Just what is this game the Man In Black is playing, and what is this mysterious door he has to find?

What’s Park 6? (Is it an all-tiger world, where all the robots are tigers?! I sure hope so!)

What is up with those creepy-ass drone hosts?

These are important questions, and we’ll get the answers to them…eventually.

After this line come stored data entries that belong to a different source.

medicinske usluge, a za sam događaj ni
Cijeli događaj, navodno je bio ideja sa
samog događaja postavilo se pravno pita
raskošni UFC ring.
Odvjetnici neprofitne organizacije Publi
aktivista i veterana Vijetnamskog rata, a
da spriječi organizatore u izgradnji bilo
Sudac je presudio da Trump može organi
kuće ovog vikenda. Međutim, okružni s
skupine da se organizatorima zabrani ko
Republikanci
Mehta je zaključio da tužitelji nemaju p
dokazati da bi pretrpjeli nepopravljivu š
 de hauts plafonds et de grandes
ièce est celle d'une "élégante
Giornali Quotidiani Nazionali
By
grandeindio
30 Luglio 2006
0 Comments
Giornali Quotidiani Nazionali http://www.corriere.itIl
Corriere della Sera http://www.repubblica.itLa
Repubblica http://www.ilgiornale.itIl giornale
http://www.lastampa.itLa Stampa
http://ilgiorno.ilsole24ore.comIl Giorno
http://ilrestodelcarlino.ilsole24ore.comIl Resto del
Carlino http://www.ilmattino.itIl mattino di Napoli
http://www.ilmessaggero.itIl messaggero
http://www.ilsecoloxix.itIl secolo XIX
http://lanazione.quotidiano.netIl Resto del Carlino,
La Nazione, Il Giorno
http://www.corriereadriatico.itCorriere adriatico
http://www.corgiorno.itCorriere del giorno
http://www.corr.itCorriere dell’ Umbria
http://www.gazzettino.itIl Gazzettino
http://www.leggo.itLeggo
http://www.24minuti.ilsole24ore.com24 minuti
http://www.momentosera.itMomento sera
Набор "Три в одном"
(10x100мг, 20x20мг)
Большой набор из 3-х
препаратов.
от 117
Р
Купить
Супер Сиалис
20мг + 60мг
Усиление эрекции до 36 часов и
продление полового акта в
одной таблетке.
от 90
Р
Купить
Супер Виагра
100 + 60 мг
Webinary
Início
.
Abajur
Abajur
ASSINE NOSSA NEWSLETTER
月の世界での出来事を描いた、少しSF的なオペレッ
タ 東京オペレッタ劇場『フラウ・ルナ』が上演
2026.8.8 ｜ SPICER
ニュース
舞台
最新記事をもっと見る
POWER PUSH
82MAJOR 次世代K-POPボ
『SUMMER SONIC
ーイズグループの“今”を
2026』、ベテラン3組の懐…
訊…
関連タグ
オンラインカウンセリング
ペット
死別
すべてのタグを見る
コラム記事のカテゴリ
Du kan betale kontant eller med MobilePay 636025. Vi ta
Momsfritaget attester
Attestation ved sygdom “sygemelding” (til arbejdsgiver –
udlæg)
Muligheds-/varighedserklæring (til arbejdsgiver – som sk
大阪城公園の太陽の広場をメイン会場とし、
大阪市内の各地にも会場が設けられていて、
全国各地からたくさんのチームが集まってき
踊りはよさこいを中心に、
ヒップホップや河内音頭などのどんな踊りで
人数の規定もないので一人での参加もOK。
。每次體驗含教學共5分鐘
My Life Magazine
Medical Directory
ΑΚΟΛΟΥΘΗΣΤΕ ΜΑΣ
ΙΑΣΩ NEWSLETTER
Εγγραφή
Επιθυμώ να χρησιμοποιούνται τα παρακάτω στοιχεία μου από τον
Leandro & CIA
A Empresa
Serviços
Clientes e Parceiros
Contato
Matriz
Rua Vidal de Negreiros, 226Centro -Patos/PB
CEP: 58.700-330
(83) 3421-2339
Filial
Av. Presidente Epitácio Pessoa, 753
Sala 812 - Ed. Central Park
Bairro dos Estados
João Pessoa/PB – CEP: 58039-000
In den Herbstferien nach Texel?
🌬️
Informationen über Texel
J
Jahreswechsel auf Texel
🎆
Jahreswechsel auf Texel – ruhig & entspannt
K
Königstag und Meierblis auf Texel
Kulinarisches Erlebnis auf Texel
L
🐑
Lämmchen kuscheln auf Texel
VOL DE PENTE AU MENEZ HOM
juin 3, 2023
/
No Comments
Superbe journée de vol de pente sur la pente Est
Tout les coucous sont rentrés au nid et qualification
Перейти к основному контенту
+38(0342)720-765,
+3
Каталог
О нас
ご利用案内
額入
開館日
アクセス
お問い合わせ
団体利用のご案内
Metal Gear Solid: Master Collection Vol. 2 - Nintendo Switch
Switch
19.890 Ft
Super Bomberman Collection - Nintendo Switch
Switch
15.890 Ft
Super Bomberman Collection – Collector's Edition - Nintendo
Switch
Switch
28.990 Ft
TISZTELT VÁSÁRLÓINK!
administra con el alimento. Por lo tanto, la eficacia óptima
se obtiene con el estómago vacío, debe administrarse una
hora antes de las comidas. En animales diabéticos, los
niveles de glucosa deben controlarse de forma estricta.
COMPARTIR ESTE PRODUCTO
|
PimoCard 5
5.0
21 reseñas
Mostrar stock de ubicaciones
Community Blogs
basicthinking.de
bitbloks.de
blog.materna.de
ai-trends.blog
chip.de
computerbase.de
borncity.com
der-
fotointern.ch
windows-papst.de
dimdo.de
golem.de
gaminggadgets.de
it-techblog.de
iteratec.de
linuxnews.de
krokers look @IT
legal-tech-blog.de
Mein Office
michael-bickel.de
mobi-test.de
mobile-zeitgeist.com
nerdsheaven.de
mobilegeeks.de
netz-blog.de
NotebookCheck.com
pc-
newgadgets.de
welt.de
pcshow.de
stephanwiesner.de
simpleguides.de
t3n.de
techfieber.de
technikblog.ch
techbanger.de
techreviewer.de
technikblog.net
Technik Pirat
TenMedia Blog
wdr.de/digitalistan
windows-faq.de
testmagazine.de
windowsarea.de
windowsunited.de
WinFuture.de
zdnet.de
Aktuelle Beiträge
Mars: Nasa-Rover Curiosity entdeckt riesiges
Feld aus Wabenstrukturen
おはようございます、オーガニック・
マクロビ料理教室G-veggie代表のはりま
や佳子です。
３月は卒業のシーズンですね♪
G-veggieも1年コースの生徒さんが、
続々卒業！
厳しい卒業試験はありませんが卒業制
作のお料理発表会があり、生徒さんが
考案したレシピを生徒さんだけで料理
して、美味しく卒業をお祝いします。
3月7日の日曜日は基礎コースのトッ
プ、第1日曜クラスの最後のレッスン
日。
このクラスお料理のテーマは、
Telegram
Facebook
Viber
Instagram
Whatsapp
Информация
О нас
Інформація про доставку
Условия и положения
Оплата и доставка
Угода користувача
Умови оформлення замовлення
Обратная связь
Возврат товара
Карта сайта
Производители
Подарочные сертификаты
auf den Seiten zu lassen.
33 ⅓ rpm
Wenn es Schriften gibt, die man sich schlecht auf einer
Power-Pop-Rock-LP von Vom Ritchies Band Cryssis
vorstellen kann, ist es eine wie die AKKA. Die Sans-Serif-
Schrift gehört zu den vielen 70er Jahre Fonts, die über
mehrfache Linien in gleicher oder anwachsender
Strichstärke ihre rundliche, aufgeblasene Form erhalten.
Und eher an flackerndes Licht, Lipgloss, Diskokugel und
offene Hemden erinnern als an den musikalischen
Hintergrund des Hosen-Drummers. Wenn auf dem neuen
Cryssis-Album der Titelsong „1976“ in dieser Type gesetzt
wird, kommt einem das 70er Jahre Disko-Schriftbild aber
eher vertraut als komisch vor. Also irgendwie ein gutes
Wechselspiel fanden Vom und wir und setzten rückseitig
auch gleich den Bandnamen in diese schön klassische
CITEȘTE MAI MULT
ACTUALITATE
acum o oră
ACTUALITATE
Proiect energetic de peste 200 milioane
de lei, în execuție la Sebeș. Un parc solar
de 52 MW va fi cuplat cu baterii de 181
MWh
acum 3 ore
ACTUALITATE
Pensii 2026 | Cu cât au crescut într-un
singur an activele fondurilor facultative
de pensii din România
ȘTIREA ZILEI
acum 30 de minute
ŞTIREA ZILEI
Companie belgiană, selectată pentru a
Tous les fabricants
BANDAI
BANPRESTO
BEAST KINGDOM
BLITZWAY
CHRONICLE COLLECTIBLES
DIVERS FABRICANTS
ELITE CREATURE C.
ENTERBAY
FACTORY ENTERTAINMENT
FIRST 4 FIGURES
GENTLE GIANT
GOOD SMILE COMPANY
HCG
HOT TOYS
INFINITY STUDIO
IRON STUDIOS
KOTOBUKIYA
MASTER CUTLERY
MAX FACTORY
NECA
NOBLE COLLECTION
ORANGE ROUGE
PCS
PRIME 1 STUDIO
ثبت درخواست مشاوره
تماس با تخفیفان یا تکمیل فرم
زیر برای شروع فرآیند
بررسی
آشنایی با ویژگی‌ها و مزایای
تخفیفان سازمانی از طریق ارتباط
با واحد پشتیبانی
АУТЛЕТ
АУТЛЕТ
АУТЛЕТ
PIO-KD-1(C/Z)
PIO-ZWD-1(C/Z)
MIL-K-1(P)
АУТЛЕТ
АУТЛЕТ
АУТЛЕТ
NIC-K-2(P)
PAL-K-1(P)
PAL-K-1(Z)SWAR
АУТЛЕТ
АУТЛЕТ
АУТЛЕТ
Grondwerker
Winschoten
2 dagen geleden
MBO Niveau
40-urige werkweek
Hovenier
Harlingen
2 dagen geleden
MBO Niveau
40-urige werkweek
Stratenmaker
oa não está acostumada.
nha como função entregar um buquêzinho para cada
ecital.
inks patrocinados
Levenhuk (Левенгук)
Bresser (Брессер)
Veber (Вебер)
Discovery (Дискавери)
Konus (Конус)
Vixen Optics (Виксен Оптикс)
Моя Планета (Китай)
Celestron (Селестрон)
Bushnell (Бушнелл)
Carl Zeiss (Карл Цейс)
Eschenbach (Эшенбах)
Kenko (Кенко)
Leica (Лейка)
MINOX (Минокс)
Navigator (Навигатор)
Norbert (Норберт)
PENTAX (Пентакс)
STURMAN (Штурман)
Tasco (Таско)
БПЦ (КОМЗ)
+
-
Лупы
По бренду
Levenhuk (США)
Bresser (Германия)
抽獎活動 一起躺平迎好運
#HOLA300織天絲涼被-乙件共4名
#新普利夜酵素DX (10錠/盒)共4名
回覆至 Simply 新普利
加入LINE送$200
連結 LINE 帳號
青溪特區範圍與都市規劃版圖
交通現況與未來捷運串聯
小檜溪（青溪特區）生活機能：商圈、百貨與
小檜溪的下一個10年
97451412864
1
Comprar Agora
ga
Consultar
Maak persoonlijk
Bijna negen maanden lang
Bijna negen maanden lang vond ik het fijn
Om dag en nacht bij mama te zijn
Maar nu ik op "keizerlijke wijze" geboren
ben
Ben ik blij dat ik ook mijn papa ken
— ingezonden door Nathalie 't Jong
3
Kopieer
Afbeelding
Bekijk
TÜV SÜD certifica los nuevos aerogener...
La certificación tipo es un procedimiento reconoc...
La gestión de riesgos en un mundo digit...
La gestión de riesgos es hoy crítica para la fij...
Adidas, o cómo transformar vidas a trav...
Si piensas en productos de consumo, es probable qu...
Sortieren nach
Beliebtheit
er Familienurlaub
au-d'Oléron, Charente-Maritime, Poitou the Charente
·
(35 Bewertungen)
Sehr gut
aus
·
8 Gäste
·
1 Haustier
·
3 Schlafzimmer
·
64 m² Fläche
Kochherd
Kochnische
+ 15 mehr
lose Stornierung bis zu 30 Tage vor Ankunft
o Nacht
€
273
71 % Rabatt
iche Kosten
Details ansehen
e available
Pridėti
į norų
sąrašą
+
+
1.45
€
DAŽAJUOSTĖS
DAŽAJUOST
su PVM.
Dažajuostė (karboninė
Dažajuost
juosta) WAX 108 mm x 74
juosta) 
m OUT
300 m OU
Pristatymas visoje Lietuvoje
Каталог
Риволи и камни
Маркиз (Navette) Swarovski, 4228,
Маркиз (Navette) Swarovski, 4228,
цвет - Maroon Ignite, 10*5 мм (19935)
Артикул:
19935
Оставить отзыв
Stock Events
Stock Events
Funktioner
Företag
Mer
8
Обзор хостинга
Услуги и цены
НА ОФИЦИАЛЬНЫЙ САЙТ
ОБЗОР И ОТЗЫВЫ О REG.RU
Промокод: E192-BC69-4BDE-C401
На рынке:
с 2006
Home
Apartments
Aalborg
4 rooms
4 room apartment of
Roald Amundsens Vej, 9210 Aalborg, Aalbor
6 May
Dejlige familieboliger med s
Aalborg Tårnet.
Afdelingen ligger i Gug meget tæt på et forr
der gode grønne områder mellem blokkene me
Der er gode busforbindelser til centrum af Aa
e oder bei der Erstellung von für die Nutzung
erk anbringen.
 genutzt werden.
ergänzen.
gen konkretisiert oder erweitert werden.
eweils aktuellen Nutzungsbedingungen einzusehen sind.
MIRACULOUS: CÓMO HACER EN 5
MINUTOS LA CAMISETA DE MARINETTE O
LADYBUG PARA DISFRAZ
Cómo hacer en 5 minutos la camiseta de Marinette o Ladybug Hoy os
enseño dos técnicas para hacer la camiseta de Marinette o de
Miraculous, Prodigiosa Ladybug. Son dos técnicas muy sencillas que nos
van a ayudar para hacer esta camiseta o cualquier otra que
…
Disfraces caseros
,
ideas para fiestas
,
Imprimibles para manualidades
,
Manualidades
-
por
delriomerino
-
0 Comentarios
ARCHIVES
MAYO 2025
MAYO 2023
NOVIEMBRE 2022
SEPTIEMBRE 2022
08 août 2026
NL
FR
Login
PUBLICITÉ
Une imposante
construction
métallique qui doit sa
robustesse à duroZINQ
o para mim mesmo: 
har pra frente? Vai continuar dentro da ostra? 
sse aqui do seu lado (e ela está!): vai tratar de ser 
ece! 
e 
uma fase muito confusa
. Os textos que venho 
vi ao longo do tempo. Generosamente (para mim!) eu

For now, though, Westworld is having fun doing away with exposition and opening its world up. There’s a greater sense of adventure at play in this first episode. Season 1 felt governed by rules; rules that were mostly about setting up Westworld and its characters. Season 2 is unmoored by these rules – it truly feels as if anything can happen now, and that’s pretty damn exciting. I can’t wait to see where the story goes from here, and I can’t wait to see what violent delights Westworld season 2 has to offer.

Stray Observations

  • I love the grisly moment where a little device gets yanked out of a robot’s brain and then plugged into a tablet. Think Apple makes those?
  • It’s surprising that so many characters we assumed had died – Charlotte, Lee Sizemore, Zeppo Hemsworth – are still alive and kicking. Hmm, I wonder if any other potentially dead characters will pop up later in the season?
  • Speaking of that: Lee Sizemore remains the worst character on the show, and I would’ve been fine if he had ended up dying.
  • When Bernard and Charlotte find the secret bunker, Charlotte keeps talking about how various security programs can “read” Bernard’s DNA. But Bernard is a robot, so he shouldn’t have DNA. This seems to apply that the system remains rigged, everywhere, to not pick up on Bernard’s true nature, which is kind of wild. What’s the end game for such measures?
  • I really enjoyed the moment where Maeve spits the eye-rolling line, “I’ll relieve you of your most precious organ and feed it to you, not that it would make much of a meal!”, only to have Sizemore reply, “I wrote that line for you..”, to which Maeve counters: “It’s a bit broad, if you ask me.” That’s clever, Westworld.
  • We now have a better idea of where Westworld is: on an island somewhere. Just like Jurassic Park!
  • What’s up with the moment where Bernard says “less than ideal” in unison with Karl Strand? It’s a quick blink-and-you’ll-miss-it moment, but it also seems like kind of a big deal. Right before this scene starts, we hear Bernard ask someone, “Is this now?” Is it? Or has this happened before, and Bernard is simply recalling it?